BEGIN Entries provided
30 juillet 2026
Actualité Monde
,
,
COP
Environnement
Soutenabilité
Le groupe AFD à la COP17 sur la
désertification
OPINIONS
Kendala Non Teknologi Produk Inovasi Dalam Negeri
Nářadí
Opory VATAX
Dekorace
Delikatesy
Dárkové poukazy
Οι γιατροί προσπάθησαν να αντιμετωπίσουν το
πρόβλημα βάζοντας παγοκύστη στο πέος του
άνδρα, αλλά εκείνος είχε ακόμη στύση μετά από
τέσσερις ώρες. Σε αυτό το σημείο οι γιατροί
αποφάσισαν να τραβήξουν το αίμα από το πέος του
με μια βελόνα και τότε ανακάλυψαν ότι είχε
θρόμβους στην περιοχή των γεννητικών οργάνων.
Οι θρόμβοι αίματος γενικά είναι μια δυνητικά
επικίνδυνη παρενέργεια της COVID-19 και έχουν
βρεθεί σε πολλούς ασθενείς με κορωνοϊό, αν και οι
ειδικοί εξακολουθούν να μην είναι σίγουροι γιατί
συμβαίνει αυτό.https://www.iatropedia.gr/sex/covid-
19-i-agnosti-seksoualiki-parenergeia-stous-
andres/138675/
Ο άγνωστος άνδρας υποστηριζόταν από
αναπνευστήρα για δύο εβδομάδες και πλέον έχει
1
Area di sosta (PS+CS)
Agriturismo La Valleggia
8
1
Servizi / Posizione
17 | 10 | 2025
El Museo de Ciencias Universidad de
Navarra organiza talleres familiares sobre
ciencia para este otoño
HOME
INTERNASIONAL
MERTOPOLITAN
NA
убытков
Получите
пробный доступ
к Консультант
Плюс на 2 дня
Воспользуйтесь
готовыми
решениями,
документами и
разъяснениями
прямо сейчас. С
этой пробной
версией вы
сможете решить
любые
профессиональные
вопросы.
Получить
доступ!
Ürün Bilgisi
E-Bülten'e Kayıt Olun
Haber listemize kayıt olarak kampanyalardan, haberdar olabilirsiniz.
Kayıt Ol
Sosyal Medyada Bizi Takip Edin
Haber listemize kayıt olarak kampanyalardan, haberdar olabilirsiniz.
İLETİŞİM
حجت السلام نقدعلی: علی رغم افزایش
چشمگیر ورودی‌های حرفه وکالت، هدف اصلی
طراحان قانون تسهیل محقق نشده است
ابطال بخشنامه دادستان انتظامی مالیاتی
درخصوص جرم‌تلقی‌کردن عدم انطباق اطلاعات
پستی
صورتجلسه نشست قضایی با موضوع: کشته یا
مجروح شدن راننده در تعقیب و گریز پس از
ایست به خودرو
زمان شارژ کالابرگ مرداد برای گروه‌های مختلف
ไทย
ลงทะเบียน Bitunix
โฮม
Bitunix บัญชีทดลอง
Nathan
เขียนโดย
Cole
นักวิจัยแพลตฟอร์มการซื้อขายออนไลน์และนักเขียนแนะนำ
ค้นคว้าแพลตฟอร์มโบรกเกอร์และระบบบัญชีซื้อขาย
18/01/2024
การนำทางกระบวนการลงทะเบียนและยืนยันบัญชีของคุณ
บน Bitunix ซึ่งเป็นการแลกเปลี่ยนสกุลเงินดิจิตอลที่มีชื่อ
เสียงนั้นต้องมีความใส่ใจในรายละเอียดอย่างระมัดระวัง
END Entries provided
▶ [Work instruction]: Pick out each of the lines above that contains the string "Bitunix" and copy it.

▶ [Response to the task]:
ลงทะเบียน Bitunix
Bitunix บัญชีทดลอง
บน Bitunix ซึ่งเป็นการแลกเปลี่ยนสกุลเงินดิจิตอลที่มีชื่อ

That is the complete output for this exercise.